25 October 2015

The Rising Tide

Karl Denninger:
The problem with the claim is that there's a tide gauge (actually, several of them) in the San Francisco Bay basin.  One of them with a 75 year record is at Alameda Naval Air Station. 
It shows no material change in tidal levels.
When one actually stops to compare the claim that increased global temperatures will lead to rising ocean levels to elementary school science, it becomes readily obvious that the claim is, to put it bluntly, full of shit.  More precisely, the idea that higher temperatures lead to melting ice caps, which in turn leads to rising ocean levels is an extremely simplistic model that ignores some very basic and well-established scientific theories.

In the first place, it must be noted that ice (solid water) is less dense than liquid water, as evidenced by its tendency to float on water.  To wit:
Things float when they are positively buoyant, or less dense than the fluid in which they are sitting. This does not mean that an object has to be lighter than the fluid, as in the case of a boat; objects just need to have a greater ratio of empty space to mass than the fluid.
More to the point, pound for pound, ice takes up 9.05% more volume than its liquid counterpart.  Converting liquid water into solid requires more volume; reversing the process requires less volume.  Thus, melting ice caps and oceanic ice (e.g. icebergs) wouldn't necessarily increase oceanic levels at all simply because liquid water is more dense than solid water.

Moreover, it is estimated, at least in the case of icebergs, that only 10-20% of the volume of the ice sits above the water.  Assuming that the visible area is closer to 10% of volume than 20%, an iceberg that melts completely would have virtually no effect on ocean levels, since the visible volume is basically the same as the difference in volume between the solid and liquid forms of water.  As such, as the berg melts it would condense in volume and not cause anymore displacement.

Considering that water covers 71% of the earth's surface while only 1.7% of that volume is in solid form, it seems downright illogical to assert that such a relatively small amount of water will lead to increased oceanic levels as it condenses in volume.  Granted, some solid water is on land (e.g. glaciers), but given that water condenses when it melts, it does seem remarkably ignorant to hypothesize that melting ice caps will lead to unparalleled catastrophe.

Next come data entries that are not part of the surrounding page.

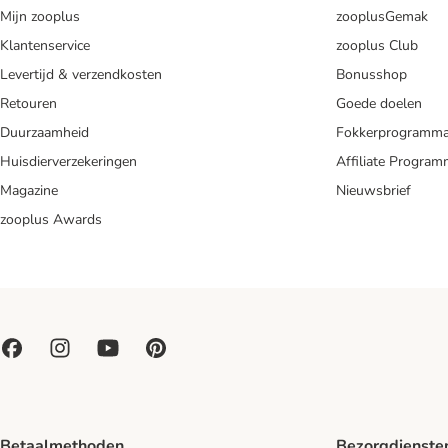
Mijn zooplus
zooplusGemak
Klantenservice
zooplus Club
Levertijd & verzendkosten
Bonusshop
Retouren
Goede doelen
Duurzaamheid
Fokkerprogramm
Huisdierverzekeringen
Affiliate Progra
Magazine
Nieuwsbrief
zooplus Awards
Betaalmethoden
Bezorgdienste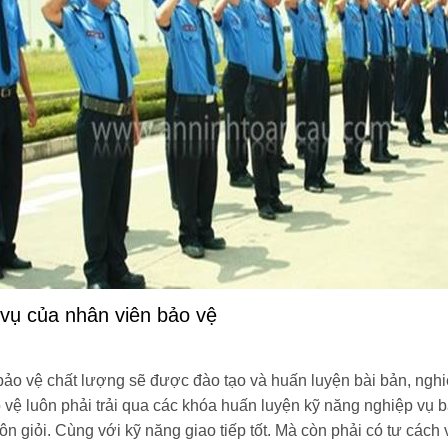
 vụ của nhân viên bảo vệ
bảo vệ chất lượng sẽ được đào tạo và huấn luyện bài bản, nghi
 vệ luôn phải trải qua các khóa huấn luyện kỹ năng nghiệp vụ 
n giỏi. Cùng với kỹ năng giao tiếp tốt. Mà còn phải có tư các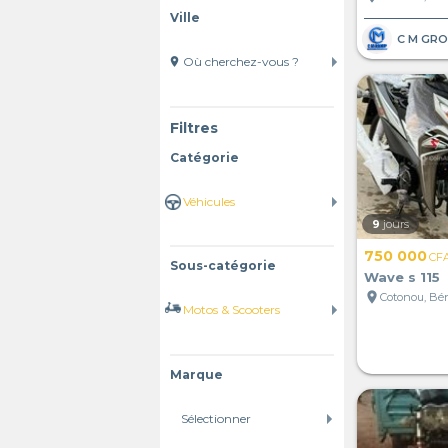
Ville
location_on
Filtres
Catégorie
9
jours
750 000
CF
Sous-catégorie
Wave s 115
location_on
Cotonou, Bé
Marque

Finally, one must also account for evaporation when discussing the water cycle.  If higher temperatures led to more melted ice, they would also likely lead to an increase of water vapor in the atmosphere.  Per Wikipedia:
The main ways water vapor is added to the air: wind convergence into areas of upward motion; precipitation or virga falling from above; daytime heating evaporating water from the surface of oceans, water bodies, or wet land; transpiration from plants; cool or dry air moving over warmer water; and lifting air over mountains. [Emphasis added.]
Ocean water evaporation is very much contingent on relative temperature:
The most noticeable pattern in the time series is the influence of seasonal temperature changes and incoming sunlight on water vapor. In the tropics, a band of extremely humid air wobbles north and south of the equator as the seasons change. This band of humidity is part of the Intertropical Convergence Zone, where the easterly trade winds from each hemisphere converge and produce near-daily thunderstorms and clouds. Farther from the equator, water vapor concentrations are high in the hemisphere experiencing summer and low in the one experiencing winter. [Emphasis added.]
Obviously, if more ocean water evaporates in the summer when the temperatures are warmer, then it should make sense to assert that warmer global temperatures will generally extend and/or accelerate this cycle.  If that is indeed the case, then it should also seem reasonable to assert that the evaporation cycle would ameliorate the admittedly limited effect of melting ice.  Hell, for all anyone knows, the evaporation cycle might be severe enough to add so much water to the atmosphere that ocean levels recede and the coastline expands.

Anyhow, as Karl Denninger points out, the mere fact that ocean levels haven't risen in conjunction with temperature should suffice to refute the theory that global warming leads  to rising ocean levels.  In fact, given the basic science of the water cycle and the chemical properties of water, it seems to be a downright ignorant assertion.  Perhaps it would be best to simply start ridiculing global warming scaremongers for being so ignorant about science.